Por isso, aliás, o caracterizou Marinho como “o grande irmão-inimigo de Sampaio
Bruno”
– dado que, partindo ambos da mesma denúncia da “realidade do mal”, chegam a
conclusões opostas: enquanto que Bruno procura conciliar essa denúncia com a
afirmação da “existência de Deus”,
já Teles põe em causa não só a “omnipotência de Deus” como, em última
instância, a própria “existência divina”. Há, contudo, uma
virtualidade nessa crítica do divino de Basílio Teles, mesmo na perspectiva de
José Marinho. Se, ainda nas palavras do autor de Verdade, Condição e Destino no pensamento português contemporâneo,
“o movimento da filosofia é desabsolutizar o que não é autenticamente absoluto”,
na “negação de Deus e de todo o divino enquanto é para nós”,
e assim reconhecer “o autêntico”,
e assim antecipar “o único verdadeiro”,
então a crítica de Basílio Teles concorre para este intento. Na sua
desconstrução do que perspectivava como o divino, ele, de facto, “desabsolutiza
o que não é autenticamente absoluto”. Indo demasiado longe na sua crítica do
divino, ele não vai contudo suficientemente longe, pelo menos tão longe quanto
Marinho e nós próprios gostaríamos. E por isso não reconhece “o autêntico”, e
por isso não antecipa “o único verdadeiro”. Chegou, contudo, a meio do caminho.
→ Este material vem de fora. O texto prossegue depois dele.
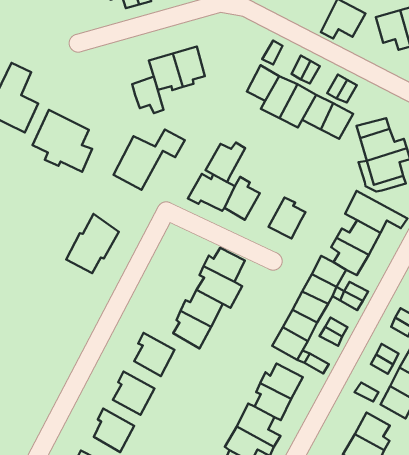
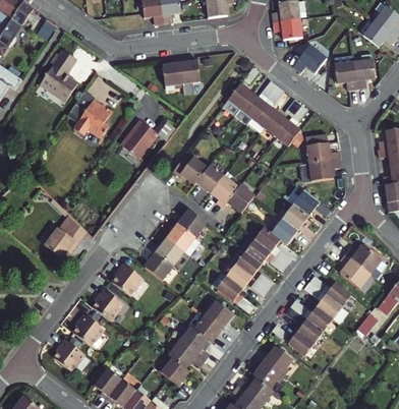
building: [132,77,164,113] -> none
building: [205,143,245,182] -> [212,175,243,203]
building: [66,214,119,273] -> [45,217,87,259]

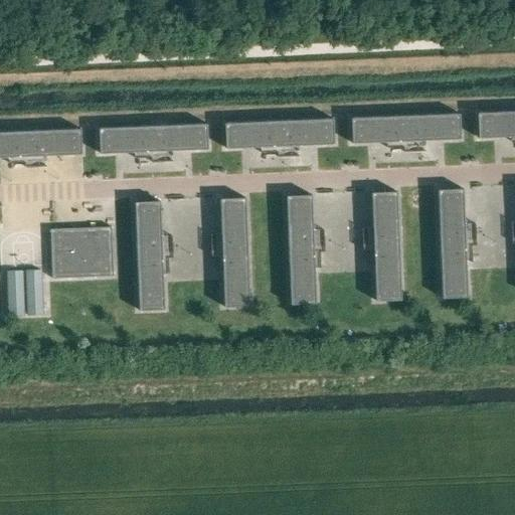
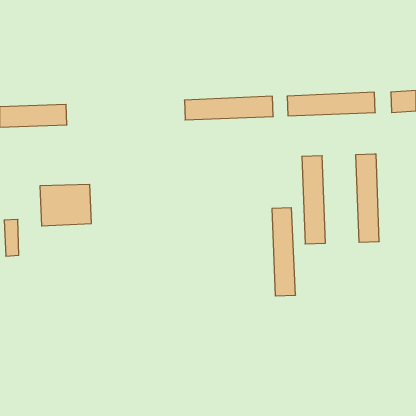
building: [101,124,210,153] -> none
building: [287,196,316,305] -> [272,208,296,296]
building: [220,198,249,307] -> none
building: [135,202,164,311] -> none
building: [23,271,41,315] -> none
O que não é pouco. Sem o saber, Basílio Teles cumpriu parte dos próprios
“desígnios de Deus” – ainda nas palavras de Marinho: “Tudo se passa como se
Deus preferisse ser negado a ser minorado em qualquer forma de antropomorfismo.”;
“Deus, desde sempre, não confia na fé e no saber dos homens. Ser negado estava
também nos seus desígnios.”. Mas, porque a negação
não é nunca o verdadeiro fim último, importa ir mais além… No entanto, dado
que, de facto, todo o pensar é situado, não só no espaço como também, senão
sobretudo, no tempo, na história, talvez não fosse possível a Basílio Teles ter
ido mais além, ao que está para lá da negação. O universo cultural em que viveu
era demasiado impositivo relativamente à figuração dita “cristã” do divino. Foi
contra essa figuração do divino no seu tempo que Basílio Teles lutou. De forma
prometeica, assim pensando libertar os homens. Não foi essa apenas uma luta
teológica, ou anti-teológica. Foi também, senão sobretudo, política, sócio-política.
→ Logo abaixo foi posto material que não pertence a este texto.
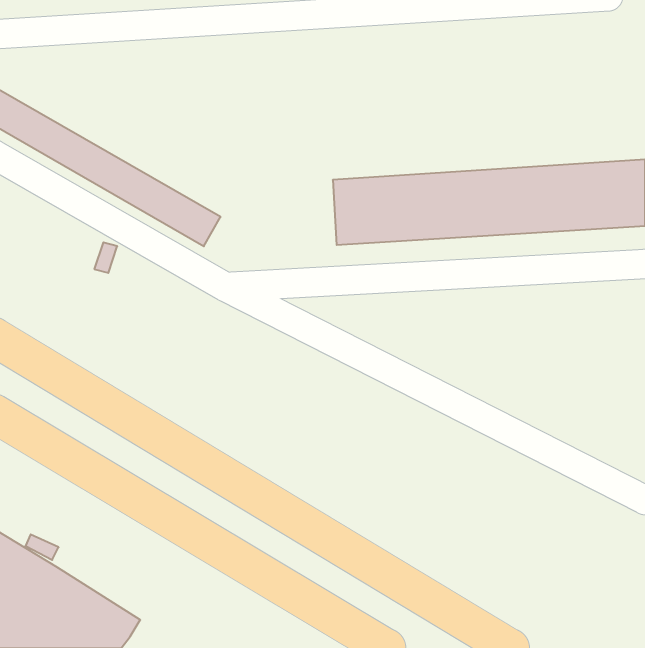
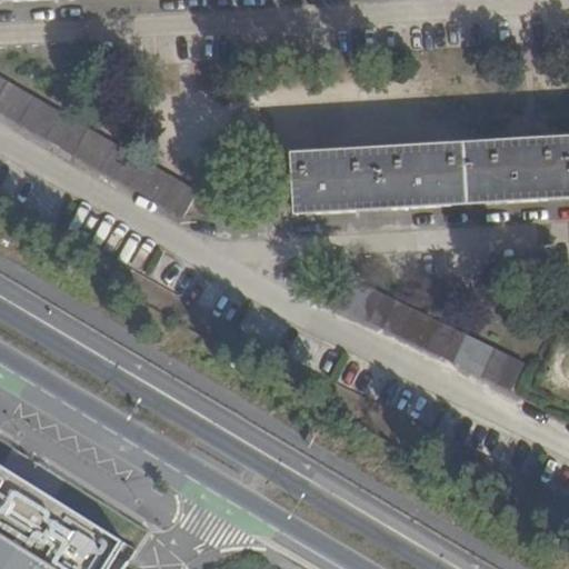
building: none -> [339,280,519,388]

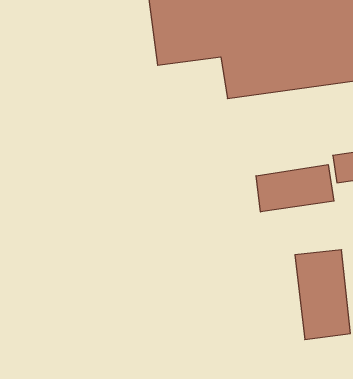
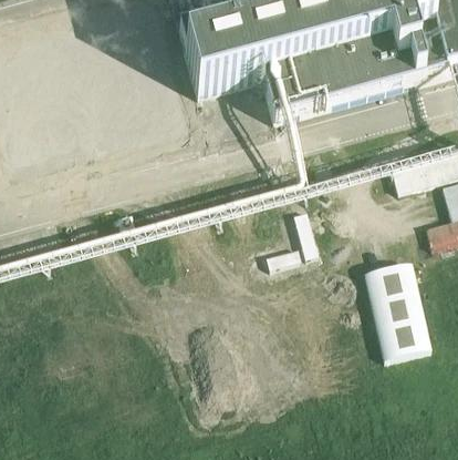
building: [256,165,334,212] -> none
Na verdade, Basílio Teles lutou sobretudo contra a Igreja, por ele vista, não
sem razão, como o grande sustentáculo da ordem social e política então vigente.
O ardor prometeico com que se empenhou nessa luta fê-lo reduzir a figuração
cristã do divino ao que era defendido pela Igreja de então, mais ainda, fê-lo
reduzir o divino a uma única figuração. Daí o seu ateísmo, ou, como o
classificou Pinharanda Gomes, o seu anti-teísmo.
Ao contrário do que então não terá parecido possível a Basílio Teles, há,
contudo, muito mais vida, muito mais divindade, para além dessa figuração do
divino contra a qual ele, não sem razão, lutou. Passados 100 anos sobre o seu falecimento,
eis o que mais importa, a nosso ver, afirmar.